Data on children aged 10 to 12 years are limited. The safety and efficacy of dimethyl fumarate in children under 10 years of age have not been established.

Reporting suspected adverse reactions.

Reporting of suspected adverse reactions after marketing authorization is important. It allows continuous monitoring of the benefit-risk ratio of the medicinal product. Healthcare professionals, pharmacists, patients, or their legal representatives should report all suspected adverse reactions and lack of efficacy through the automated pharmacovigilance information system at the following link: https://aisf.dec.gov.ua.

Shelf life. 3 years.

Do not use the medicinal product after the expiry date stated on the packaging.

Storage conditions.

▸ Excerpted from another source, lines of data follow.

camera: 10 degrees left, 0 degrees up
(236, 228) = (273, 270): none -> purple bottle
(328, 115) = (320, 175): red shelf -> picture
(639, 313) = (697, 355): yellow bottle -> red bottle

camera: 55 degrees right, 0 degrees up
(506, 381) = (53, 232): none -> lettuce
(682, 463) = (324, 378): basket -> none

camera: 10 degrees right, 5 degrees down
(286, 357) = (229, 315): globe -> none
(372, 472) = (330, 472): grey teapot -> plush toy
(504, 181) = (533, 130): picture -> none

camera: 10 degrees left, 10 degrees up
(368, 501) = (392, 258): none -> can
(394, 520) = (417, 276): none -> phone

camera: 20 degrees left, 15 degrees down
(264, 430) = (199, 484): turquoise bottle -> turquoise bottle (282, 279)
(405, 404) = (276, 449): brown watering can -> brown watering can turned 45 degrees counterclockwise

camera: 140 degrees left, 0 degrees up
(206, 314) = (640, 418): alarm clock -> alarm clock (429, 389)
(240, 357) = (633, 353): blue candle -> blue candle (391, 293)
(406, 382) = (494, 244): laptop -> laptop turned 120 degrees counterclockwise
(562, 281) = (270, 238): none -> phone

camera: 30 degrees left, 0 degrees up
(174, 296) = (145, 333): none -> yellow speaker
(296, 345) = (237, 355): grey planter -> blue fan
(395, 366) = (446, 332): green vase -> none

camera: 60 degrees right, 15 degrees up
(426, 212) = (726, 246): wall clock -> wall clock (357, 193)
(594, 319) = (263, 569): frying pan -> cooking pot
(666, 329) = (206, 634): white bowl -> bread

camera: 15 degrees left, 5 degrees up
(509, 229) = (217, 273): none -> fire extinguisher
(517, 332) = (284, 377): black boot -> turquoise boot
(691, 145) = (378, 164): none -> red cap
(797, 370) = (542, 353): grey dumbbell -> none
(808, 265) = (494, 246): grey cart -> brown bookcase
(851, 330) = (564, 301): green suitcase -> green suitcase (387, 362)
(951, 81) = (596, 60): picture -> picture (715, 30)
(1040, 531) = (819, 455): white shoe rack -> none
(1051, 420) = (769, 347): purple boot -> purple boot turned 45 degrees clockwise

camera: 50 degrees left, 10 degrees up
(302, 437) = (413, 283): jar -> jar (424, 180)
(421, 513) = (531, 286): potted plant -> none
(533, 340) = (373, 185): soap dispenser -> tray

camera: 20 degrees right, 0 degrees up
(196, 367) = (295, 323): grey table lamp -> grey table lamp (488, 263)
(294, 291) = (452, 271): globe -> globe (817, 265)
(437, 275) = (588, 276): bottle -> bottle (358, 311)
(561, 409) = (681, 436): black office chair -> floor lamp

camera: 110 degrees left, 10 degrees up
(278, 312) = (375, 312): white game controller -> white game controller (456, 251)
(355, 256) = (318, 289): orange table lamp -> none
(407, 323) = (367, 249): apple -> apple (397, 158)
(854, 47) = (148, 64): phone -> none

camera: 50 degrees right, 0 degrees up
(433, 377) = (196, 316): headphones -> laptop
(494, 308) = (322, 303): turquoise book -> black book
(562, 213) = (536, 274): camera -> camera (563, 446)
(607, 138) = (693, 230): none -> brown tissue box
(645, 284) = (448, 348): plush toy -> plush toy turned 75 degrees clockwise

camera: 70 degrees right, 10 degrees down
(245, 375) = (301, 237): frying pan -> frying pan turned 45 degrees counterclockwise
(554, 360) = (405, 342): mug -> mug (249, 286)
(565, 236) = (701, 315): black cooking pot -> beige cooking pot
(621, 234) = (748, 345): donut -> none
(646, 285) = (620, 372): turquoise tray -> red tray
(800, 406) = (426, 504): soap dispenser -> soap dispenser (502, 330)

Store at temperatures not exceeding 30°C, in the original packaging, in a place protected from light. Keep out of reach of children.

Packaging.

Enteric-coated hard capsules, 120 mg: 7 capsules in a blister; 3 blisters per pack.

Enteric-coated hard capsules, 240 mg: 7 capsules in a blister; 8 blisters per pack.

Prescription status. Prescription only.

Manufacturer.

JSC "Farmak", Ukraine (secondary packaging, labeling, quality control, batch release of bulk product manufactured by Sanovel Ilac Sanayi ve Ticaret A.S., Turkey (manufacturing, packaging, quality control, and batch release)).

Manufacturer's address and place of business.

74, Kyrylivska Street, Kyiv, 04080, Ukraine.